- [TESTO DA LEGGERE]:
==========

Sagra della pittula e festa del vino novello

Nel piccolo borgo medievale di Felline, la Pro Loco Alliste-Felline per il terzo anno accoglie i visitatori con le castagne, il 7 Novembre 2011. Le castagne nei boschi nei dintorni di Felline, cadono spontaneamente dall’albero da settembre a dicembre, periodo nel quale vengono raccolte e periodo nel quale numerose sono le sagre e le feste ad esse dedicate.
Tantissimi banchetti per le strade di Felline espongono castagne incluse nel proprio riccio spinoso: la   polpa giallo paglierino  rivestita da una pellicina bruna, così buona e gustosa, viene usata nella preparazione di numerosi e succulenti dolci, o per farne farina, o come salsa. Quella del 7 Novembre, a Felline, è una serata da passare insieme, con esibizioni di musica dal vivo, un mercatino artigianale e gustose specialità enogastronomiche.


In genere, le castagne piccole sui banchi della festa sono destinate alla bollitura mentre quelle medie e grandi sono più adatte per essere arrostite, e un profumo delizioso invade le vie della cittadina, richiamando ogni anno numerosi turisti: Felline conserva del passato l’antico borgo Medioevale con le sue antiche chiese, il castello, il frantoio ipogeo e le sue splendide piazze, ricche di vita e colore nel giorno della festa.

==========

(Voci salvate)

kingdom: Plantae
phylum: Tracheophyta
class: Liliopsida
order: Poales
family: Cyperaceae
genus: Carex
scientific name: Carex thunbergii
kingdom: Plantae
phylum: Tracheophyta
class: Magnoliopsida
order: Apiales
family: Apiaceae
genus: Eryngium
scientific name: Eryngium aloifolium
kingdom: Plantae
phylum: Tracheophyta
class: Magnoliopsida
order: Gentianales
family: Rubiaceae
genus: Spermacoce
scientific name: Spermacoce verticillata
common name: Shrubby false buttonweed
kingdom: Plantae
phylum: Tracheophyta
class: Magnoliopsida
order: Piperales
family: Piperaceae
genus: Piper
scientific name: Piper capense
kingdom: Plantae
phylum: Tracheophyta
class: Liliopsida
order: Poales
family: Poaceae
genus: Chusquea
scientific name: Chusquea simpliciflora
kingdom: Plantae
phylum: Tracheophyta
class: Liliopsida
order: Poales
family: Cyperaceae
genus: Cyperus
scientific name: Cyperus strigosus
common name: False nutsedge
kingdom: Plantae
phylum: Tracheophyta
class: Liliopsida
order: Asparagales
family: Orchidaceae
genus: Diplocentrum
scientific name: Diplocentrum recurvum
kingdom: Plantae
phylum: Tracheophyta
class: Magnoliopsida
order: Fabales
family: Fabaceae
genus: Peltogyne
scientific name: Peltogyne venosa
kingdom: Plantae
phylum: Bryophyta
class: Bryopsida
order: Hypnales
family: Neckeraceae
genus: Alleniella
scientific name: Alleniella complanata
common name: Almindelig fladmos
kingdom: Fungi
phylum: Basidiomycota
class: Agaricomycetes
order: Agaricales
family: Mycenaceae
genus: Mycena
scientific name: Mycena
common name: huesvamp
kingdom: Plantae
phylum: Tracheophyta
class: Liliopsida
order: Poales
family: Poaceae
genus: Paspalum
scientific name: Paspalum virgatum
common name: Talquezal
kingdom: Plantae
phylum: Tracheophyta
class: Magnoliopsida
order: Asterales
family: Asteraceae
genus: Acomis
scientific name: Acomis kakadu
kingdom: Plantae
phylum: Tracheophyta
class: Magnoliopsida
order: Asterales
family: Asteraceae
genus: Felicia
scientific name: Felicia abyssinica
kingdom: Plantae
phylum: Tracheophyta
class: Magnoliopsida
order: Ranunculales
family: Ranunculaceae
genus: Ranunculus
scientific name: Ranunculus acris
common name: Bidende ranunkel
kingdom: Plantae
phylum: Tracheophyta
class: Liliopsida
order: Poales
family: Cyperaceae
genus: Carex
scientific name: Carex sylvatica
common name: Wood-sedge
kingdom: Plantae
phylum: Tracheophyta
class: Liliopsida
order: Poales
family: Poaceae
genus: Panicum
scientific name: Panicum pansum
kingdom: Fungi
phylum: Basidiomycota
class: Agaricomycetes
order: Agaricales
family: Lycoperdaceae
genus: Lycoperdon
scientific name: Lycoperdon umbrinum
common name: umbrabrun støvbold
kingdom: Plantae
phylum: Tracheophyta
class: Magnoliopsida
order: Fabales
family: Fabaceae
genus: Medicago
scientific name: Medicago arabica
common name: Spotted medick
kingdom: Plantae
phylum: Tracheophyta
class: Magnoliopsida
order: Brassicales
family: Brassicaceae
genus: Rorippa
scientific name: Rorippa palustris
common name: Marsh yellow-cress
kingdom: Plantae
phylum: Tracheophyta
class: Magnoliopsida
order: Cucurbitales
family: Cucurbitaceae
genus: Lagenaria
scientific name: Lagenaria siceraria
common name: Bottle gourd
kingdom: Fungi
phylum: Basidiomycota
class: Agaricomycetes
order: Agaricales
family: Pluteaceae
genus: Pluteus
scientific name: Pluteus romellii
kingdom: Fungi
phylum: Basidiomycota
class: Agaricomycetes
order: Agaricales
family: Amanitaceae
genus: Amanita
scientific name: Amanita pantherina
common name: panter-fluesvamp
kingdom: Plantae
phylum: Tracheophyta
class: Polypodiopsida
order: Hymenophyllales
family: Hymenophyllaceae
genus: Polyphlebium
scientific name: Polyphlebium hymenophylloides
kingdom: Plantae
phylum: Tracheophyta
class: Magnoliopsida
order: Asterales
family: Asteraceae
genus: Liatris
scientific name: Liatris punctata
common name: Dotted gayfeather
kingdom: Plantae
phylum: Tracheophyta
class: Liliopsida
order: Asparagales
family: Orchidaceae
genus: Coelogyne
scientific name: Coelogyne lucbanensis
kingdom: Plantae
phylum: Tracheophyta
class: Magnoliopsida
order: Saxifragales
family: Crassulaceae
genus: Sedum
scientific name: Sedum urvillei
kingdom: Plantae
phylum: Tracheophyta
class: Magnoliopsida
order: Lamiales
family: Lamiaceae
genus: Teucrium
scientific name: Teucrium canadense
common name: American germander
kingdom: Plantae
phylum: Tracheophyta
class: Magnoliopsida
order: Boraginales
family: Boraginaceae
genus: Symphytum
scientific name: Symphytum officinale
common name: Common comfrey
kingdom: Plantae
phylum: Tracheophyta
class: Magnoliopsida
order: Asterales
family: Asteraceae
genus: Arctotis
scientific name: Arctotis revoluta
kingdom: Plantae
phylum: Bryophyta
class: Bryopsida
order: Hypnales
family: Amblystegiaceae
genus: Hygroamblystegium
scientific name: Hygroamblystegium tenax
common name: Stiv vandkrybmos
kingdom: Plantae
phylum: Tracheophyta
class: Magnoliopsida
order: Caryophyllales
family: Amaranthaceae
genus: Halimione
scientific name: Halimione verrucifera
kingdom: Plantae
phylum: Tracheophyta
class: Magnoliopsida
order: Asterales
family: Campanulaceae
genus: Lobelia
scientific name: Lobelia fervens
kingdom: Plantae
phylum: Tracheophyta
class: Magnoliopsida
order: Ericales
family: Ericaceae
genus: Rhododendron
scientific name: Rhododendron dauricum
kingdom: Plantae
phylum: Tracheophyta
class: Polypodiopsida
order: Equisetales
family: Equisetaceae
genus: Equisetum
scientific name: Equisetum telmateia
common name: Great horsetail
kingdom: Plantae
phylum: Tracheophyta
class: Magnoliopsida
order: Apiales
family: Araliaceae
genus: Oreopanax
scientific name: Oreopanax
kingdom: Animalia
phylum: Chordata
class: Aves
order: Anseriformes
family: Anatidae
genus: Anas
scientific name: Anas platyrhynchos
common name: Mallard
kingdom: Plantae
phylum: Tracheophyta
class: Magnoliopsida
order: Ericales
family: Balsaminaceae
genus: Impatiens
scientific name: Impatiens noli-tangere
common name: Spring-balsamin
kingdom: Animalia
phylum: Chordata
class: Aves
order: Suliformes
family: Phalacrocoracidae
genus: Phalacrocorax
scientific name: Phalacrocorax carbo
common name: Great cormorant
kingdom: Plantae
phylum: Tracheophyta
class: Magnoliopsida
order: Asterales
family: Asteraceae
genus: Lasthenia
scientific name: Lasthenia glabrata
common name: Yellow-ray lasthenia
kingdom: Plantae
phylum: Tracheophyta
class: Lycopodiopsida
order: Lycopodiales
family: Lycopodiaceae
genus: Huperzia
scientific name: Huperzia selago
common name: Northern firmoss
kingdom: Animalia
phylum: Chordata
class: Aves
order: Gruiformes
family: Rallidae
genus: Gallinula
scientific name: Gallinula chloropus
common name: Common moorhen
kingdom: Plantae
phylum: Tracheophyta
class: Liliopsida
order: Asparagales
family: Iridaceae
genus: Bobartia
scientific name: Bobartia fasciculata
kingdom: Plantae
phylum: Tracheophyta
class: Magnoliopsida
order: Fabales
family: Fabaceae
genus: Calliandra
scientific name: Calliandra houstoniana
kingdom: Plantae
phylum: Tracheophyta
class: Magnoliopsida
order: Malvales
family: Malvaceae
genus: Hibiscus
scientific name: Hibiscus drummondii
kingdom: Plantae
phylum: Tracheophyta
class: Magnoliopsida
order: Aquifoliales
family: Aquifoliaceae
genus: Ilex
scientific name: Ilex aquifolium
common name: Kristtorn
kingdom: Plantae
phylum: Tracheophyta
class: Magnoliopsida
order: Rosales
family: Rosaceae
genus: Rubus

==========

- [DA FARE]:
a - Elenca tutti gli elementi dell'antico borgo medievale che, secondo il testo sulla festa di Felline, la cittadina conserva del passato.
b - Rispondi alle seguenti domande sul testo riguardante la festa di Felline.
(i) Quale associazione accoglie i visitatori con le castagne?
(ii) In quale periodo dell'anno le castagne cadono spontaneamente dall'albero nei boschi dei dintorni di Felline?
(iii) Quali castagne sono destinate alla bollitura?
Le voci provengono da un'altra fonte.

- [SOLUZIONI]:
a - Le antiche chiese, il castello, il frantoio ipogeo e le splendide piazze.

b -
(i) La Pro Loco Alliste-Felline.
(ii) Da settembre a dicembre.
(iii) Le castagne piccole.